◆ What you should do: Word for word, please copy the listing below, with its pictures left out.

◆ Data:
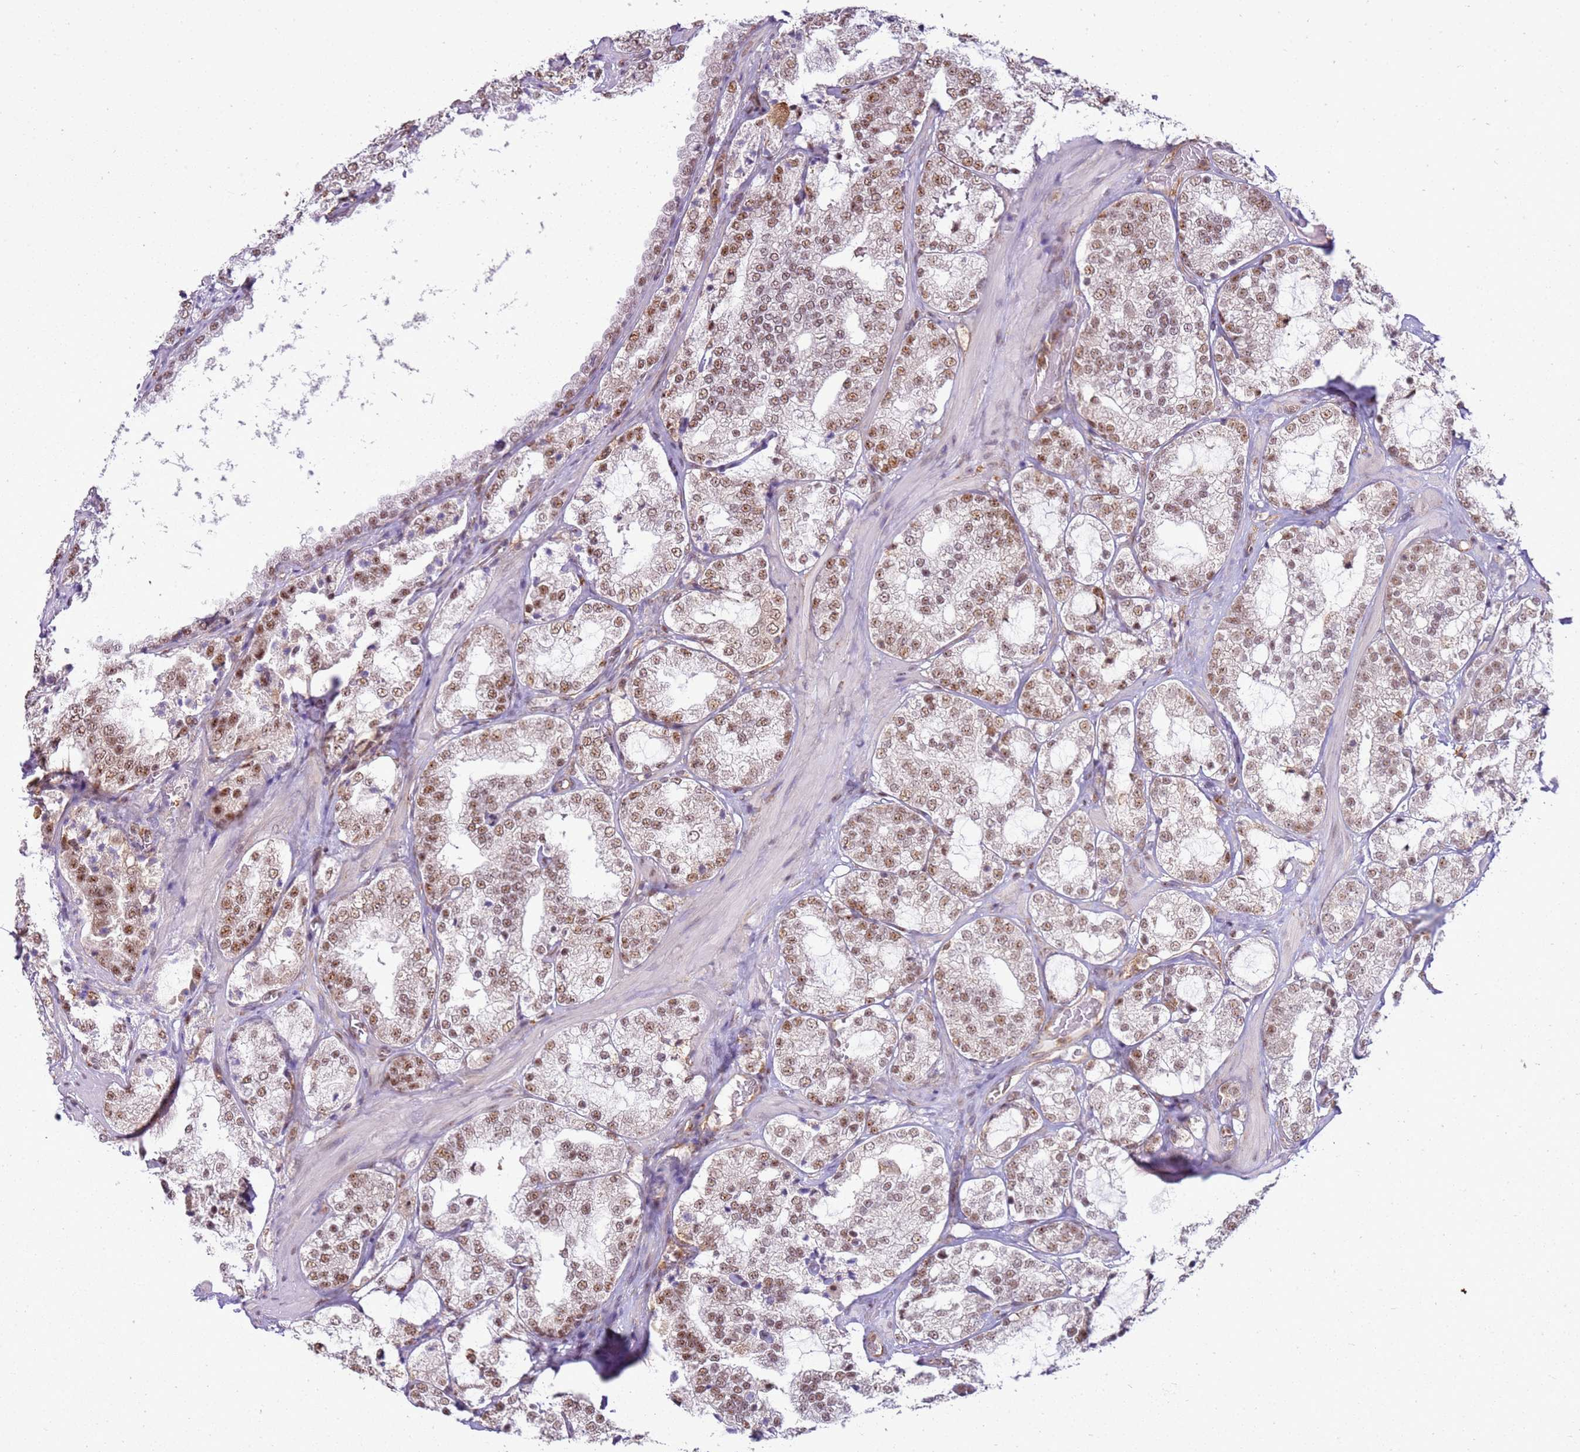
{"staining": {"intensity": "moderate", "quantity": ">75%", "location": "nuclear"}, "tissue": "prostate cancer", "cell_type": "Tumor cells", "image_type": "cancer", "snomed": [{"axis": "morphology", "description": "Adenocarcinoma, High grade"}, {"axis": "topography", "description": "Prostate"}], "caption": "This is a photomicrograph of immunohistochemistry staining of high-grade adenocarcinoma (prostate), which shows moderate staining in the nuclear of tumor cells.", "gene": "GABRE", "patient": {"sex": "male", "age": 64}}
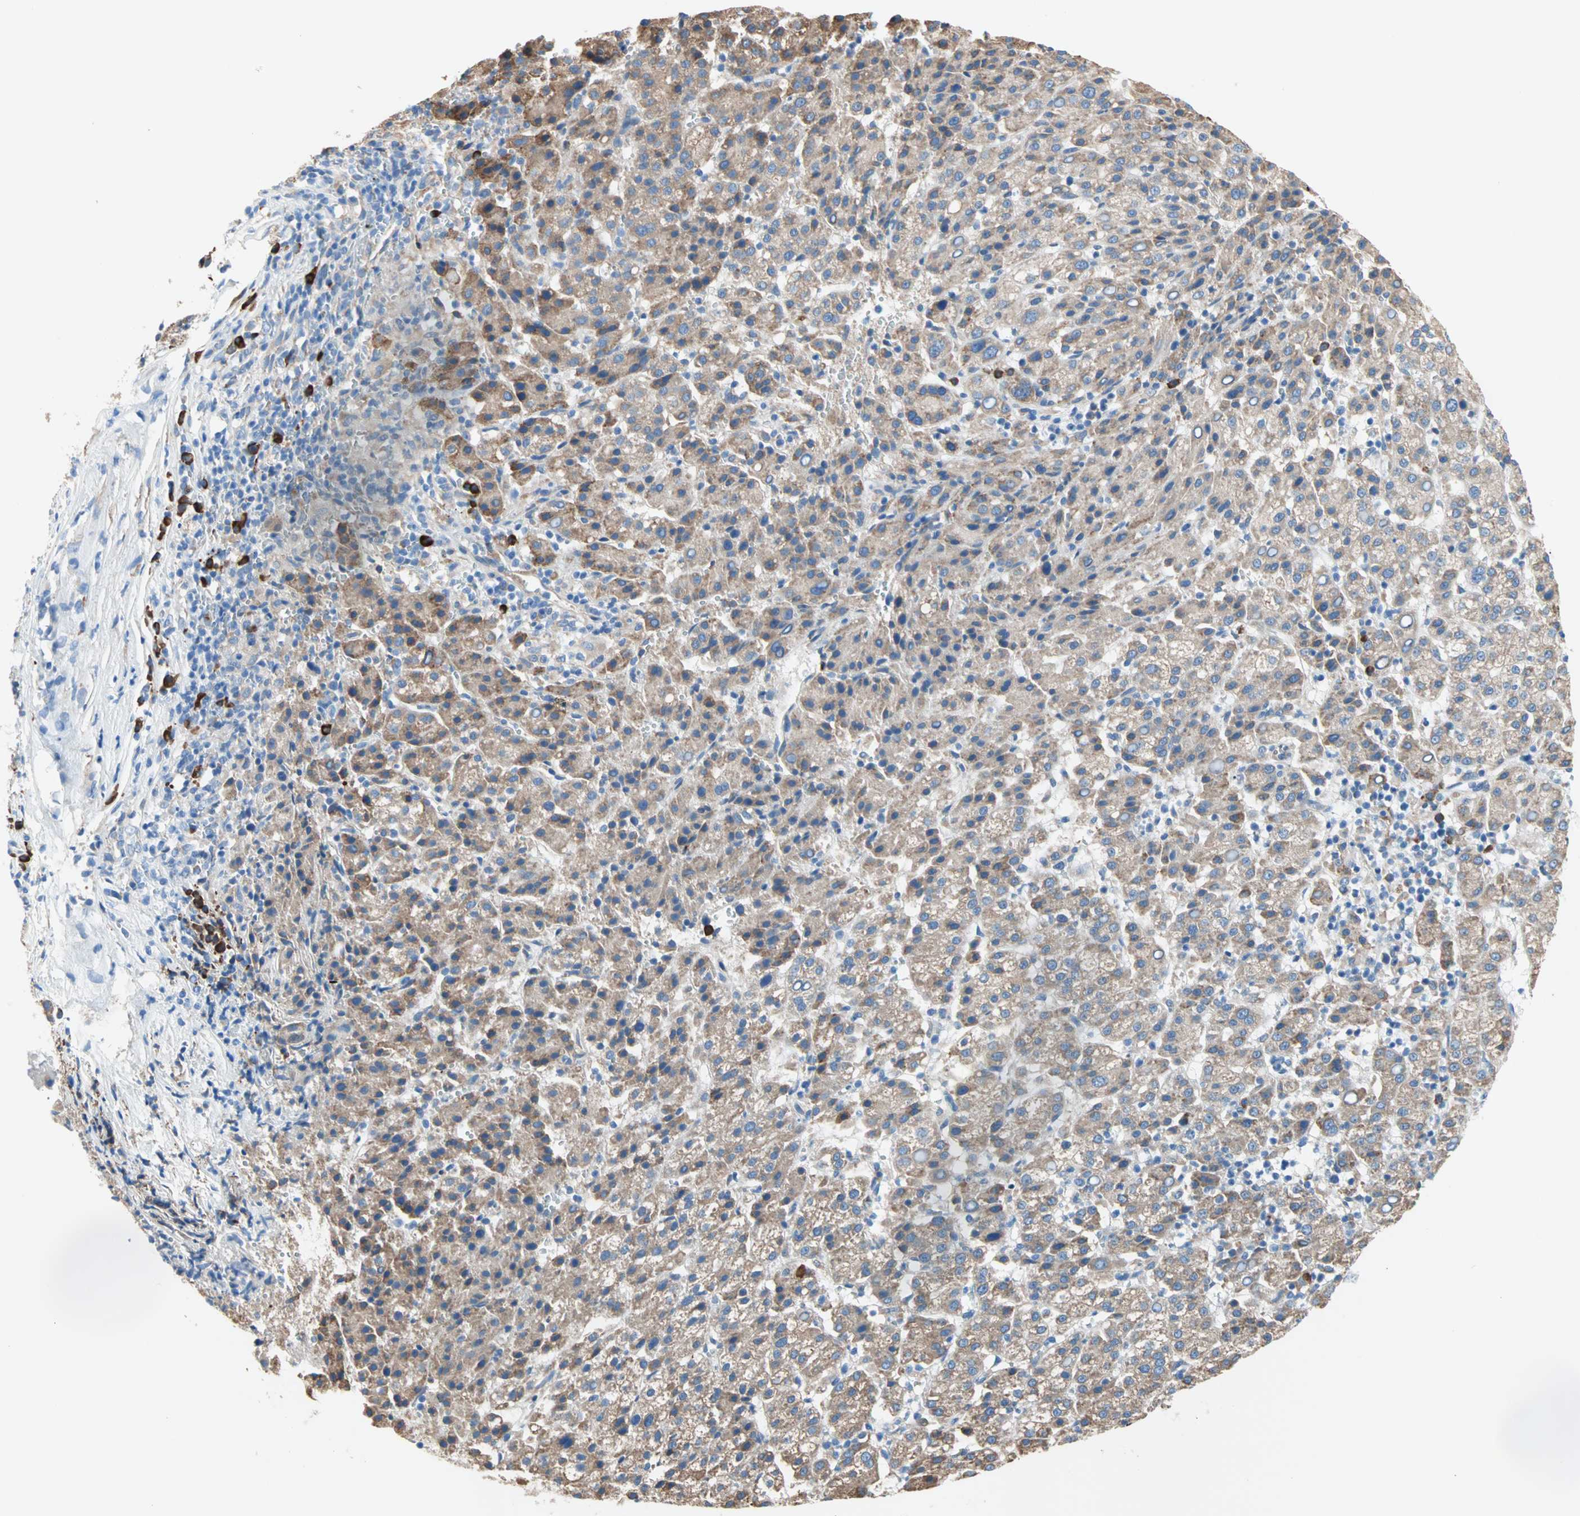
{"staining": {"intensity": "weak", "quantity": ">75%", "location": "cytoplasmic/membranous"}, "tissue": "liver cancer", "cell_type": "Tumor cells", "image_type": "cancer", "snomed": [{"axis": "morphology", "description": "Carcinoma, Hepatocellular, NOS"}, {"axis": "topography", "description": "Liver"}], "caption": "Hepatocellular carcinoma (liver) tissue shows weak cytoplasmic/membranous staining in about >75% of tumor cells, visualized by immunohistochemistry.", "gene": "PLCXD1", "patient": {"sex": "female", "age": 58}}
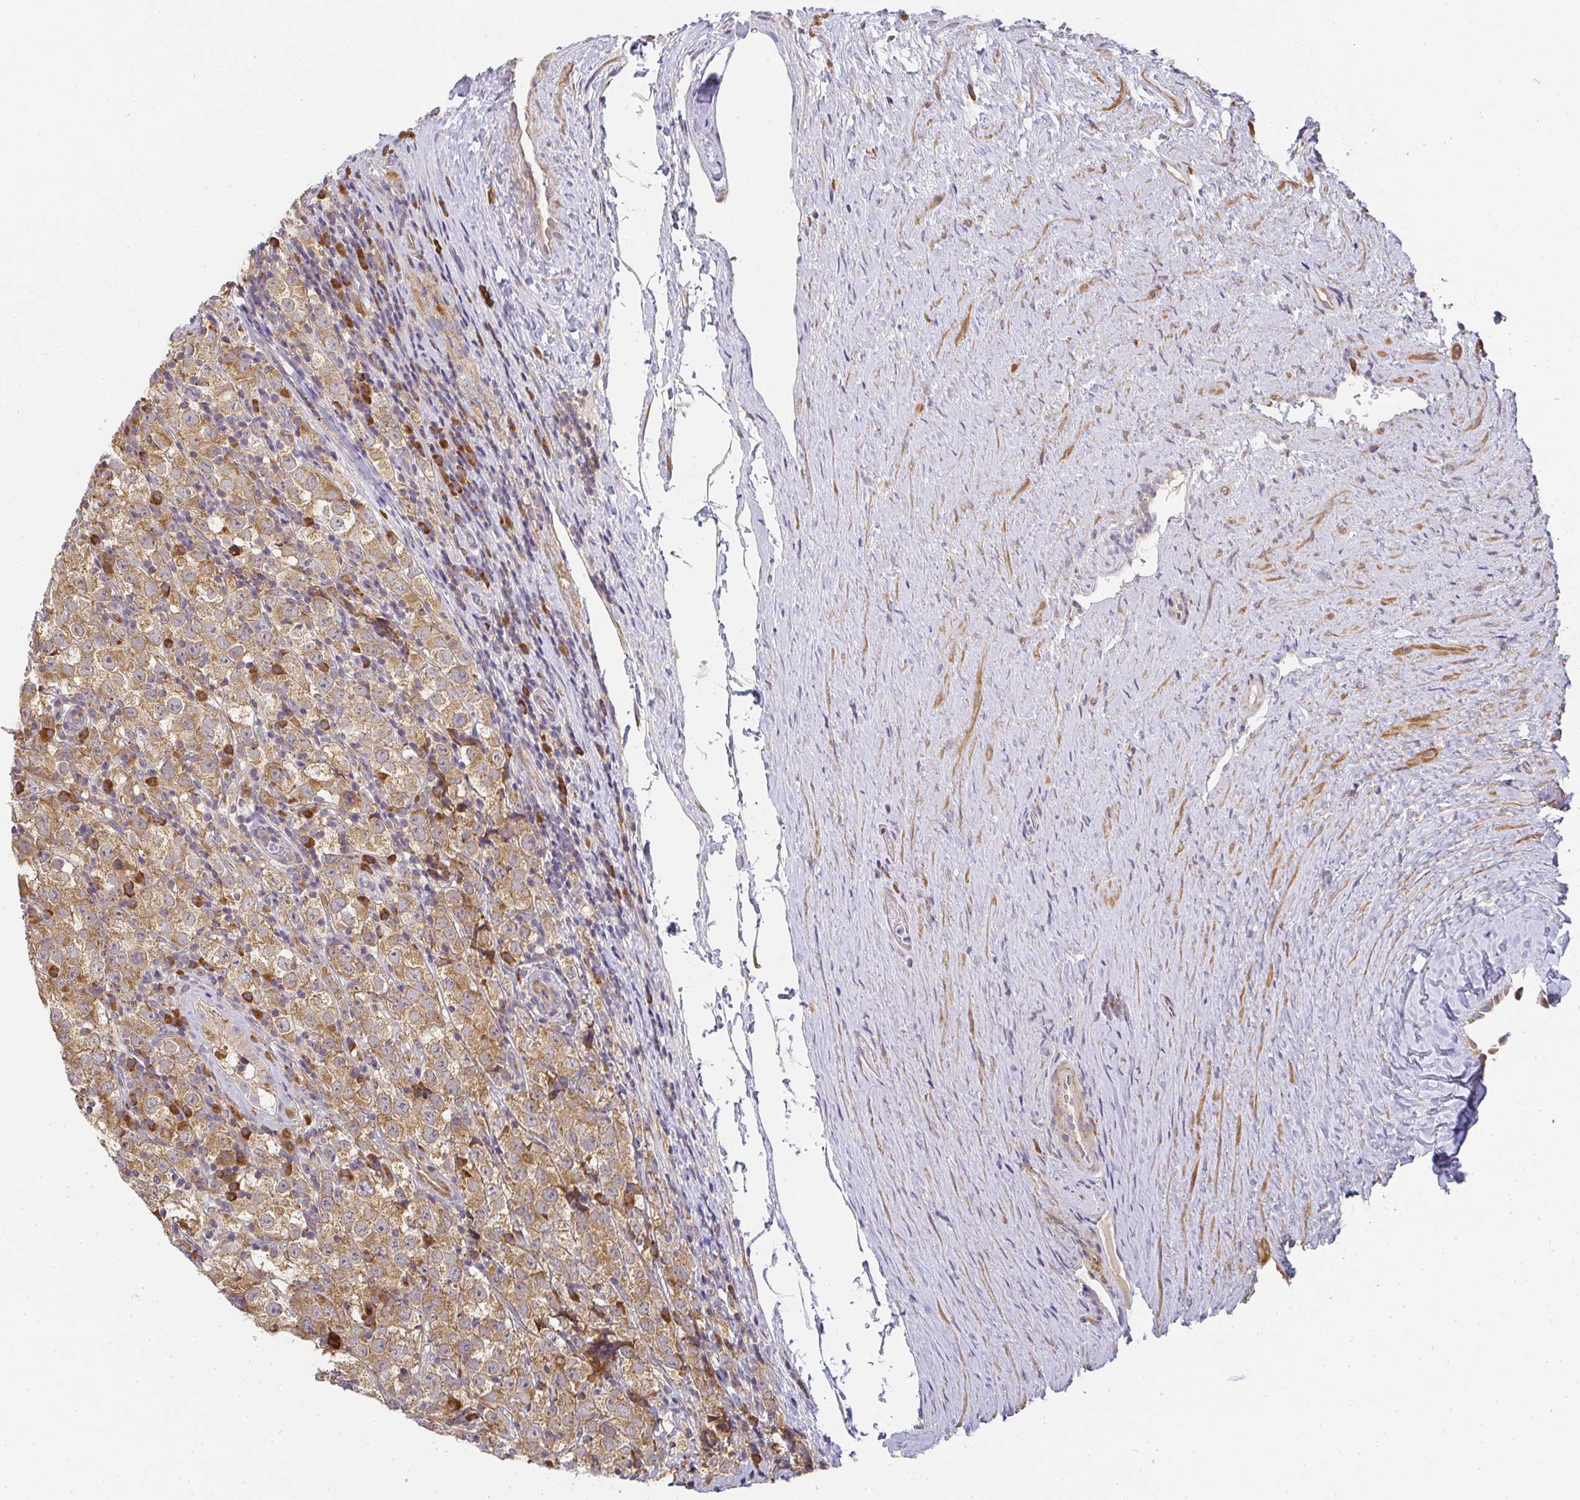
{"staining": {"intensity": "moderate", "quantity": ">75%", "location": "cytoplasmic/membranous"}, "tissue": "testis cancer", "cell_type": "Tumor cells", "image_type": "cancer", "snomed": [{"axis": "morphology", "description": "Seminoma, NOS"}, {"axis": "morphology", "description": "Carcinoma, Embryonal, NOS"}, {"axis": "topography", "description": "Testis"}], "caption": "Protein analysis of testis embryonal carcinoma tissue demonstrates moderate cytoplasmic/membranous expression in about >75% of tumor cells. (brown staining indicates protein expression, while blue staining denotes nuclei).", "gene": "SLC35B3", "patient": {"sex": "male", "age": 41}}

◆ Task answer:
{"staining": {"intensity": "moderate", "quantity": ">75%", "location": "nuclear"}, "tissue": "prostate cancer", "cell_type": "Tumor cells", "image_type": "cancer", "snomed": [{"axis": "morphology", "description": "Adenocarcinoma, High grade"}, {"axis": "topography", "description": "Prostate"}], "caption": "This is a photomicrograph of immunohistochemistry staining of high-grade adenocarcinoma (prostate), which shows moderate staining in the nuclear of tumor cells.", "gene": "GABRE", "patient": {"sex": "male", "age": 64}}
{"staining": {"intensity": "weak", "quantity": ">75%", "location": "cytoplasmic/membranous"}, "tissue": "liver cancer", "cell_type": "Tumor cells", "image_type": "cancer", "snomed": [{"axis": "morphology", "description": "Carcinoma, Hepatocellular, NOS"}, {"axis": "topography", "description": "Liver"}], "caption": "Hepatocellular carcinoma (liver) tissue shows weak cytoplasmic/membranous staining in about >75% of tumor cells, visualized by immunohistochemistry.", "gene": "PLCXD1", "patient": {"sex": "female", "age": 58}}
{"staining": {"intensity": "moderate", "quantity": ">75%", "location": "cytoplasmic/membranous"}, "tissue": "testis cancer", "cell_type": "Tumor cells", "image_type": "cancer", "snomed": [{"axis": "morphology", "description": "Seminoma, NOS"}, {"axis": "morphology", "description": "Carcinoma, Embryonal, NOS"}, {"axis": "topography", "description": "Testis"}], "caption": "Protein analysis of testis embryonal carcinoma tissue demonstrates moderate cytoplasmic/membranous expression in about >75% of tumor cells. (brown staining indicates protein expression, while blue staining denotes nuclei).", "gene": "SLC35B3", "patient": {"sex": "male", "age": 41}}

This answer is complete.